La Lettonie est une belle escapade nordique. Entre la Scandinavie et la Russie, l’ancienne capitale des pays Baltes aujourd’hui européenne est une nouvelle destination touristique.
Séverine Guillemet
Riga, c’est un peu la Bordeaux du Nord. Un beau fleuve et quatre ponts traversent la ville dont le centre est inscrit au Patrimoine mondial de l’Unesco depuis 1997. Les deux capitales sont jumelées depuis seize ans. Cette perle sur la Baltique a conservé l’empreinte de son riche passé médiéval et c’est ici que l’on trouve la plus belle concentration d’immeubles Art nouveau en Europe. L’église Saint-Pierre offre un panorama idéal pour comprendre la richesse architecturale de Riga. L’imposante église luthérienne de brique rouge vif vaut le détour pour sa tour clocher et sa vue sur e centre historique (1). Au cœur de la vieille ville, immaculée mais vivante, les Trois Frères, maisons de maîtres du XVe siècle, de type Renaissance néerlandaise, ou la Maison des têtes noires, tranchent dans le décor truffé de dômes dorés des églises orthodoxes et des immeubles Art nouveau du quartier Vecriga, comme la Maison du chat et, plus haut, l’ancien ministère du Travail.

Travail à réaliser
Dans l'extrait sur Riga ci-dessus, recopiez à l'identique tout le passage allant de « La Lettonie est » jusqu'à « nouvelle destination touristique. ».

Enregistrements conservés
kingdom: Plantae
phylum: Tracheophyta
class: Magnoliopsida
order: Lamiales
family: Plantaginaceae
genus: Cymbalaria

* * *

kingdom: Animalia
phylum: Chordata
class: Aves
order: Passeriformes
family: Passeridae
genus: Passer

--

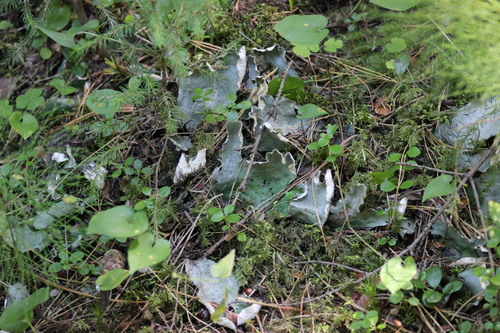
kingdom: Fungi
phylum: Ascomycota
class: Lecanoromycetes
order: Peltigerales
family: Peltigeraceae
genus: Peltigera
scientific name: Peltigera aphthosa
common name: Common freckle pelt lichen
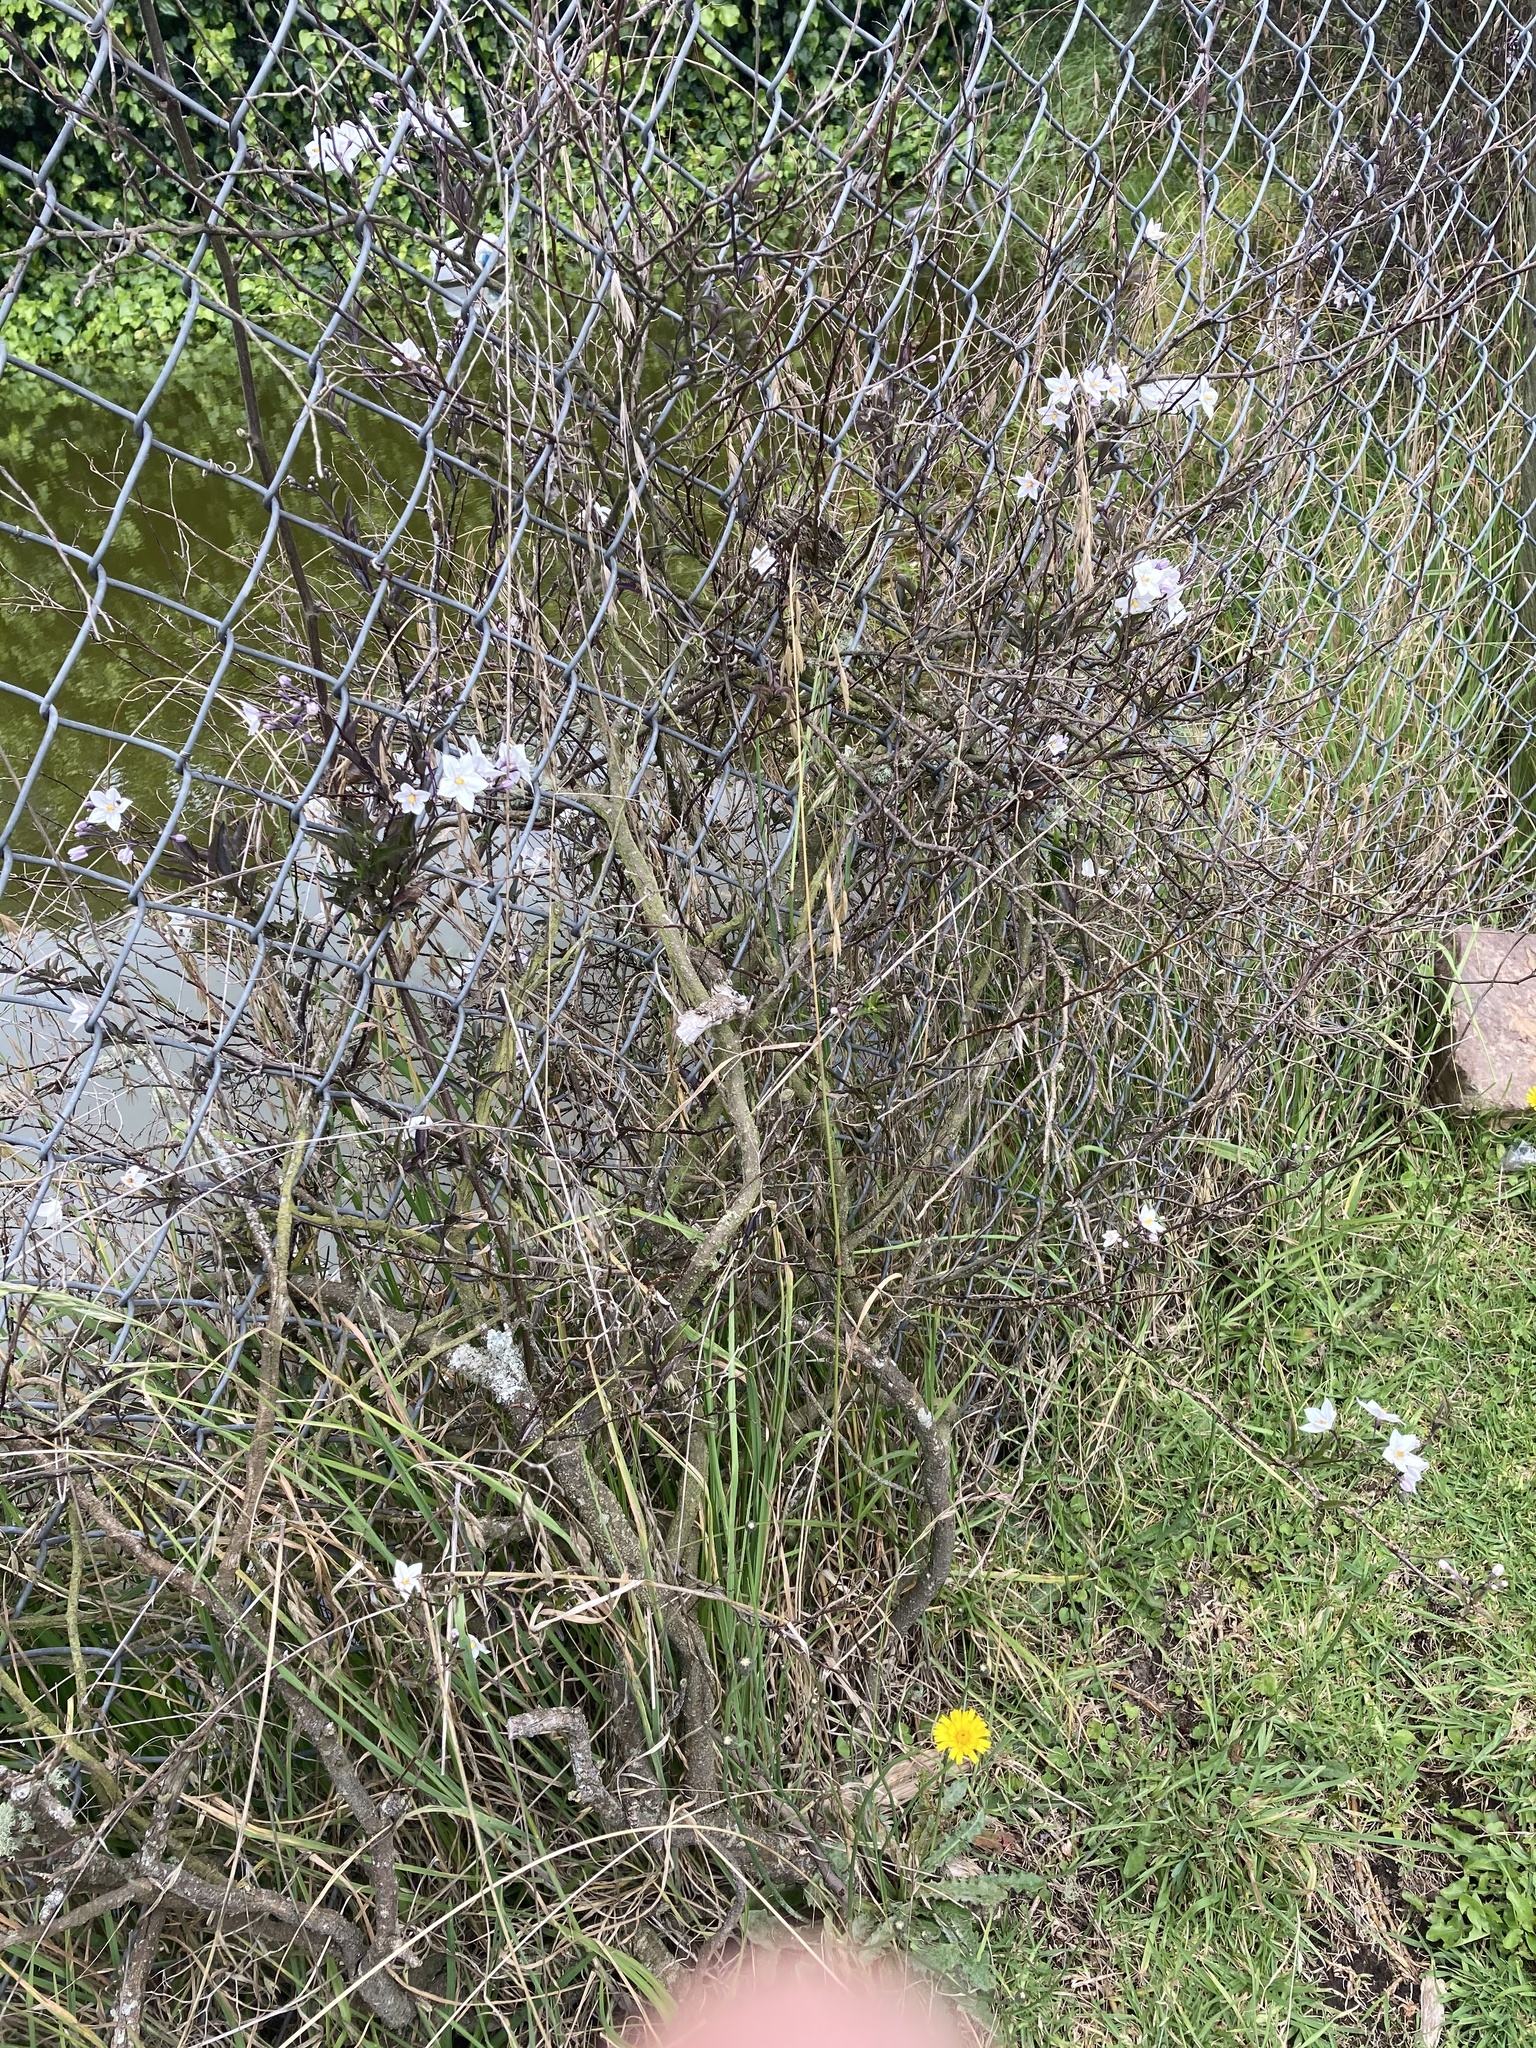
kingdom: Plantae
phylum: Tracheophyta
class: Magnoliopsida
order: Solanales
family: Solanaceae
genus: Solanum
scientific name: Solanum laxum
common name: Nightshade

Solution du problème
La Lettonie est une belle escapade nordique. Entre la Scandinavie et la Russie, l’ancienne capitale des pays Baltes aujourd’hui européenne est une nouvelle destination touristique.